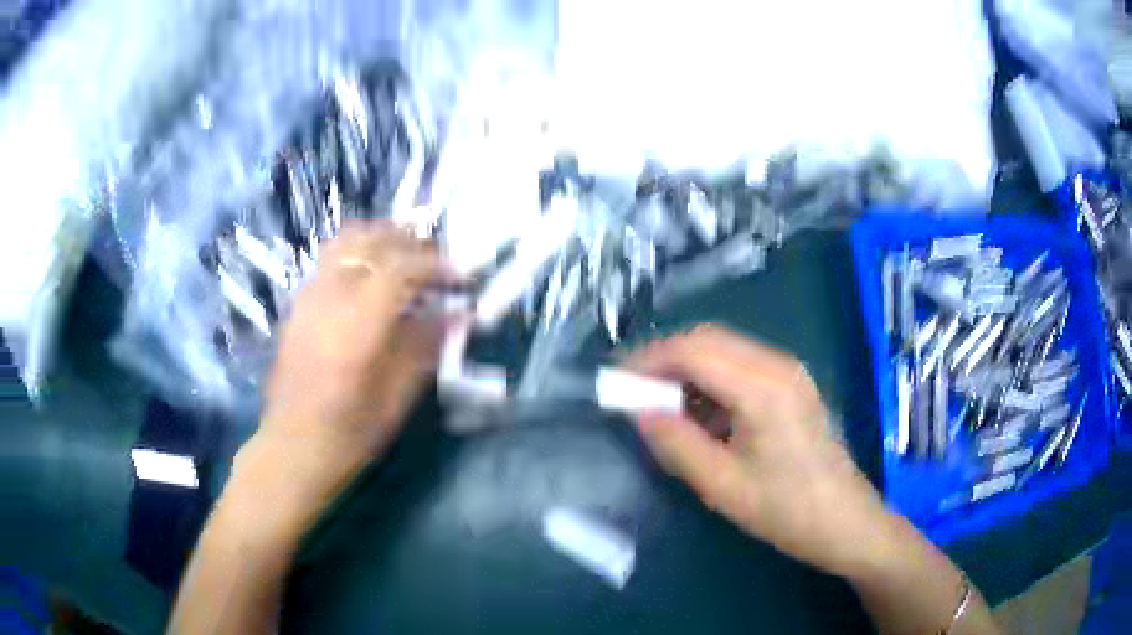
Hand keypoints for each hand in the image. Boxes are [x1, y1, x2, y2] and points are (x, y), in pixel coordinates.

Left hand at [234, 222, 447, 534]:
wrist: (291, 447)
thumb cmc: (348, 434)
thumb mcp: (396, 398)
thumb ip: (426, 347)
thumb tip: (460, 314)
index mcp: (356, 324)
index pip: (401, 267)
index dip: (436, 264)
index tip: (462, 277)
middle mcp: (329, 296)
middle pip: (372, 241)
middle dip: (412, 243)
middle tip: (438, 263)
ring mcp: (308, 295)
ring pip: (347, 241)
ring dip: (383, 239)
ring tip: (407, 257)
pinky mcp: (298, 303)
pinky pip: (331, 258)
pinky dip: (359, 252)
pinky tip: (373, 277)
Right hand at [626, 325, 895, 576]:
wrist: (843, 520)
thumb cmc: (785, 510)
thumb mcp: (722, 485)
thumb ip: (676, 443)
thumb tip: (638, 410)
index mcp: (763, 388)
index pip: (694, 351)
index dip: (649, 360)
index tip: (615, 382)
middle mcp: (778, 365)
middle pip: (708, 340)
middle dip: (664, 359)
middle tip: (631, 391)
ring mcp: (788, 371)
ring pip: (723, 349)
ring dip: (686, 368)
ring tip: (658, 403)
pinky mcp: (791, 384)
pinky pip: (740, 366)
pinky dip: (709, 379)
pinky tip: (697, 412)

====

# [Directions]
Write out only those lines that fall between the one containing "middle mcp: (329, 296)" and the end of the entries, the first and last included, exactly as they read.

# [Answer section]
middle mcp: (329, 296)
middle pip: (372, 241)
middle dip: (412, 243)
middle tip: (438, 263)
ring mcp: (308, 295)
ring pip: (347, 241)
ring dip: (383, 239)
ring tip: (407, 257)
pinky mcp: (298, 303)
pinky pip: (331, 258)
pinky dip: (359, 252)
pinky tip: (373, 277)
Right hand at [626, 325, 895, 576]:
wrist: (843, 520)
thumb cmc: (785, 510)
thumb mcp: (722, 485)
thumb ip: (676, 443)
thumb tip: (638, 410)
index mcp: (763, 388)
index pip: (694, 351)
index dip: (649, 360)
index tip: (615, 382)
middle mcp: (778, 365)
middle pip: (708, 340)
middle dip: (664, 359)
middle tip: (631, 391)
ring mcp: (788, 371)
ring pip: (723, 349)
ring dip: (686, 368)
ring tip: (658, 403)
pinky mcp: (791, 384)
pinky pip: (740, 366)
pinky dip: (709, 379)
pinky tip: (697, 412)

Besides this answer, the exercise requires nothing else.